Nurturing your garden, tuning your machine
Both “garden” and “machine” are terms I use to describe the daily rituals of behavior that will take you to your goal. Some steps that are most efficient and effective:
Define your goal, preferably in all four basic areas (career, emotions, body, finances). Where do you want to be in three years in each?
Break down the goals so that you can see what the “1%” improvement will be. Would you need to do this weekly? Increase 1% daily? If it takes you more than a solid hour of focus daily to increase your capacity by 1%, it is too much. If you cannot expend at least a focused hour per WEEK on each arena…you aren’t serious. Adjust your daily work until a thousand successful days would take you to your goal.
In writing, such a “machine” might be: read 10 stories a week, write and submit a story a week, put them in the mail, keep them in the mail, don’t rewrite except to editorial request. That’ll do it. There are similar “machines” for any goal it is rational to attempt.
In general, it is rational to go after something if anyone else, starting from where you are, has ever accomplished it. Study them and determine their emotions, beliefs, strategies and actions. If you are willing to pay that price, GO FOR IT! If not…you need to change your goals.

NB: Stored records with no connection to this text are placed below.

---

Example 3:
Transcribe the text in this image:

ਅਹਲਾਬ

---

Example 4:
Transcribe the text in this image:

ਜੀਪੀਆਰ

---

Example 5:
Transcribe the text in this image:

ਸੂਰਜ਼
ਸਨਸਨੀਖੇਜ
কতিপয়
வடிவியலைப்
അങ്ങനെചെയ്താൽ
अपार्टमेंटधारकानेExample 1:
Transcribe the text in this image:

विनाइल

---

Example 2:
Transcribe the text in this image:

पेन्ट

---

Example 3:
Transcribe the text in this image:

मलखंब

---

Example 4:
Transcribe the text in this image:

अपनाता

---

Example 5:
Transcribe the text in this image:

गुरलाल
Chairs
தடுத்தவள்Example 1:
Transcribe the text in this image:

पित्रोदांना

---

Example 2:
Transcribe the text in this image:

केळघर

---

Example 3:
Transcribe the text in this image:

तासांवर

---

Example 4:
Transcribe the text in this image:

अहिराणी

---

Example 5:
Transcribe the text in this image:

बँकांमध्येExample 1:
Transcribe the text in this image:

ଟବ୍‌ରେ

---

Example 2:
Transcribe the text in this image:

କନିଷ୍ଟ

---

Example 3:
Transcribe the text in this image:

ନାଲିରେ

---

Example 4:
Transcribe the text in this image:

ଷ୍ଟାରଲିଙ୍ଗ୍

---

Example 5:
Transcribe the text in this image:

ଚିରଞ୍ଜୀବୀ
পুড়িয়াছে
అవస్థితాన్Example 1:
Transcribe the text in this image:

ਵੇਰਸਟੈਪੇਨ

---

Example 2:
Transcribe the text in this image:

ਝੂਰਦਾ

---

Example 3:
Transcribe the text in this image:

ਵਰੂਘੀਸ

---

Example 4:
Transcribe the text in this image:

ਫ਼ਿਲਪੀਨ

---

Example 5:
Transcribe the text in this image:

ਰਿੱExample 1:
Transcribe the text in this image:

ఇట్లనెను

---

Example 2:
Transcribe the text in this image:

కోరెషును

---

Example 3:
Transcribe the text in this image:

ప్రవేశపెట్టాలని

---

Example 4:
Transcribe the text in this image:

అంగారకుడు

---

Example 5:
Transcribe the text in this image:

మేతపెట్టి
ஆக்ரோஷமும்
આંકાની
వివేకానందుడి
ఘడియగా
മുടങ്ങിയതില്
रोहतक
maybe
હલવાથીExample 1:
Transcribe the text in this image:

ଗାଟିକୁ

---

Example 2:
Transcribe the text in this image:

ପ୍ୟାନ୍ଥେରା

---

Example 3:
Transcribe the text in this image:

If you know what you should be doing, but cannot get yourself to do the daily actions (stay on a diet/exercise program, meditate, write, balance your checkbook, etc.) the problem is probably conflicting emotions and values at an unconscious level. Do NOT let your ego trick you into thinking it is a moral flaw, or that you are “simply” lazy or self-destructive. Be even more careful of letting others infect you with this filth.

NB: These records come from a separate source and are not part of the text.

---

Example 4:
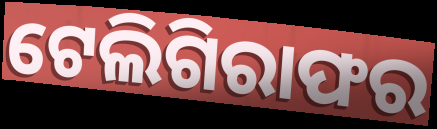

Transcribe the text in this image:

ଟେଲିଗିରାଫର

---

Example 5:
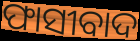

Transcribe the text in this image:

ଫାସୀବାଦ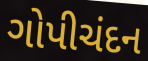
ગોપીચંદન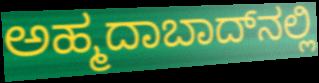
ಅಹ್ಮದಾಬಾದ್‍ನಲ್ಲಿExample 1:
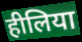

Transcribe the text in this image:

हीलिया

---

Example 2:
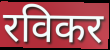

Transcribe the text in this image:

रविकर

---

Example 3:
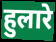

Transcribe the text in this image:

हुलारे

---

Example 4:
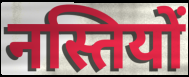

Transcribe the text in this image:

नस्तियों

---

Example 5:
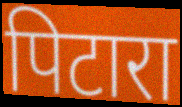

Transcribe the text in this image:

पिटारा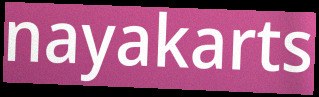
nayakarts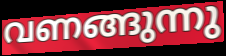
വണങ്ങുന്നു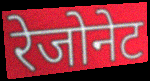
रेजोनेटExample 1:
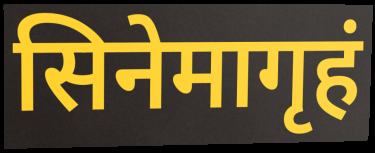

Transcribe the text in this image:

सिनेमागृहं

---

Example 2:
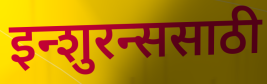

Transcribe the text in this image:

इन्शुरन्ससाठी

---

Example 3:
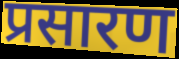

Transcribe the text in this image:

प्रसारण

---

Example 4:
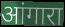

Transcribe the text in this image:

आंगारा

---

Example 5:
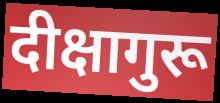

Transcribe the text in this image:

दीक्षागुरू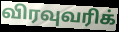
விரவுவரிக்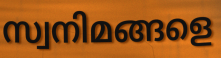
സ്വനിമങ്ങളെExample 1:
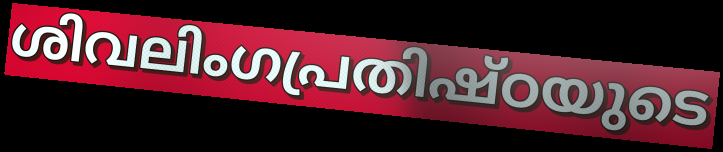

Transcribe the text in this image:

ശിവലിംഗപ്രതിഷ്ഠയുടെ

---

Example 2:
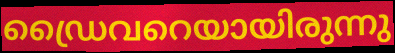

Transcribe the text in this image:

ഡ്രൈവറെയായിരുന്നു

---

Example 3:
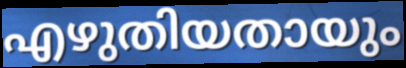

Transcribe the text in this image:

എഴുതിയതായും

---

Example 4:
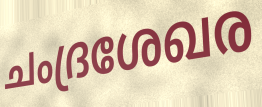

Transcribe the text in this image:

ചംദ്രശേഖര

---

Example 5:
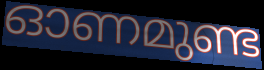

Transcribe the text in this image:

ഓണമുണ്ടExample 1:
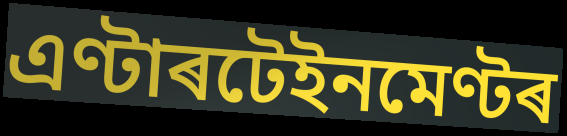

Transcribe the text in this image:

এণ্টাৰটেইনমেণ্টৰ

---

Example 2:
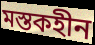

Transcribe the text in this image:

মস্তকহীন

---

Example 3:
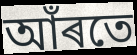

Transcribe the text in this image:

আঁৰতে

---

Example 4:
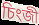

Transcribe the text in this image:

চিংজী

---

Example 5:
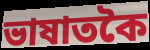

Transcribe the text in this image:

ভাষাতকৈ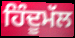
ਹਿੰਦੂਮੱਲ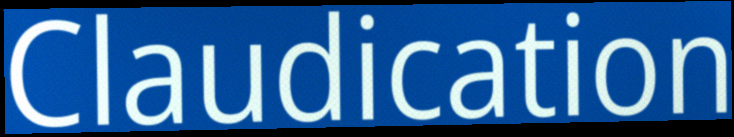
Claudication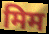
मिम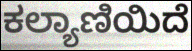
ಕಲ್ಯಾಣಿಯಿದೆ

How to get back on track? The first step is to understand what is going on. Or, if you cannot, TO UNDERSTAND THAT THIS IS THE FIRST STEP. Clarify your goal. Determine what you need to do. See if you can get yourself to do it. If “yes” then celebrate and bear down. If “no”? begin the process of inquiry:
What are my secondary payoffs?
What are my beliefs and values about this?

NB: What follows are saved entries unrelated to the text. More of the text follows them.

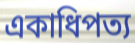
একাধিপত্যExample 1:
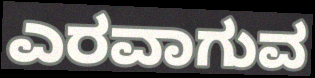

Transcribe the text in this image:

ಎರವಾಗುವ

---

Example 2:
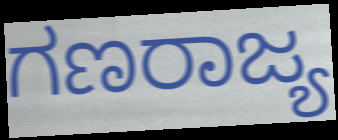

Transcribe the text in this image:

ಗಣರಾಜ್ಯ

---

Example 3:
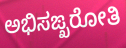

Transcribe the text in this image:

ಅಭಿಸಙ್ಖರೋತಿ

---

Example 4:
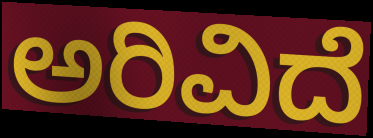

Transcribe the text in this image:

ಅರಿವಿದೆ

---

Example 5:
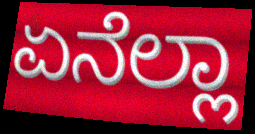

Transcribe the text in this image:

ಏನೆಲ್ಲಾ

Do I have permission to succeed?
Why is there more pain than pleasure associated with this?
What did my role models of success do when they hit their barriers?
What am I afraid of?
If you are willing to ask yourself such questions (all of which are “who am I?” and “what is true?” queries) you are knocking at the right door.
WHAT IS GOING ON? Is your first question. Until you are honest about this (Musashi’s first dictate: “Do not think dishonestly”) you cannot go forward.